Greece may soon be back dealing in drachmas adrift alone in the Adriatic, JP Morgan and the other banks continue to be loosely regulated trading liabilities, and job growth continues to be anemic at best.
But fear not, the media trumpeted the headline this morning that homebuilder confidence in the U.S. rose more than estimates according to the National Association of Home Builders Index. While this NAHB release couldn’t bring the market higher on the day, the market had been in positive territory earlier in the day.
But really, who cares?
Like most of the economic that we are subjected to, not only are the numbers interpreted incorrectly, the data is mostly meaningless.
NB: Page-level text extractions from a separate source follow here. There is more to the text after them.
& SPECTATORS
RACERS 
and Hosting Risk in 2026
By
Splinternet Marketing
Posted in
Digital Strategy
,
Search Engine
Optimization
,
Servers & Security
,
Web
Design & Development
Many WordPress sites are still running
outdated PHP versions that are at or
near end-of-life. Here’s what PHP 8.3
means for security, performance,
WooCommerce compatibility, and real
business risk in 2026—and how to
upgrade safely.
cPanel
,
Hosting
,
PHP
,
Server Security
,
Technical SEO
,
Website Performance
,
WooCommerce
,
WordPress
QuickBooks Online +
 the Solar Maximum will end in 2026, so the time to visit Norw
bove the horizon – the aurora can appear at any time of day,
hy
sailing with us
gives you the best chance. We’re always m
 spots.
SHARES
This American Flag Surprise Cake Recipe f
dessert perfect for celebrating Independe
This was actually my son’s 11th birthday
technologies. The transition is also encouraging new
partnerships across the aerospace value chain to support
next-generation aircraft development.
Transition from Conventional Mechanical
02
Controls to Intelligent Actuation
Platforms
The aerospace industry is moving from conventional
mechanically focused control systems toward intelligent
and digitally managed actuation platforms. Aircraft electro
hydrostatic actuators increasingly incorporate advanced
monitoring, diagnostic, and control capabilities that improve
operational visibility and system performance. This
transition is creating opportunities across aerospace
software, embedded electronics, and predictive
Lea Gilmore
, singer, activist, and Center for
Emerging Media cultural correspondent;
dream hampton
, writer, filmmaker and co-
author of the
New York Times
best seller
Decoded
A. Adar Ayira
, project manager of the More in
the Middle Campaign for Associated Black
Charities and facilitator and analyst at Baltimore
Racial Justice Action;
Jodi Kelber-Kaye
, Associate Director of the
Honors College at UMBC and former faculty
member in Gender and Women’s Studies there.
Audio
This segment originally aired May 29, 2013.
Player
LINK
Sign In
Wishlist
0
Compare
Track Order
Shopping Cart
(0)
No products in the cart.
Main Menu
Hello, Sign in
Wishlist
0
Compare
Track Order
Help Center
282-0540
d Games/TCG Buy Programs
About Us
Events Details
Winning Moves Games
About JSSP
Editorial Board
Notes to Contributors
The NAHB home builder’s survey uses "a diffusion index on a scale of 0 to 100, based on a survey of builders. The index has 3 components--current sales, model home sales traffic, and builder expectations for 6 months hence rated on the basis of good, fair, or lousy. The most important of these is traffic, which reflects future sales. A reading below 50 means that more builders rate conditions as poor or very poor, rather than good or very good.
The HMI rose from 13 in June to 15 in July. That's the "good" news, but there was a catch. As bad as that was, the gain was based mostly on a big jump in the expectations component which surged from 15 to 22.
Now I ask you; how would a home builder have any clue what conditions would be like 6 months from now? Right. They don't. True, the present conditions index rose from 13 to 15, but that is not material in the overall scheme of things. The key number is still traffic, because without traffic you can't have sales, and weak traffic foreshadows weak sales.
Weak numbers on top of more weak data. The more things change, the more they stay the same.
Trade well and follow the trend, not the so-called “experts.”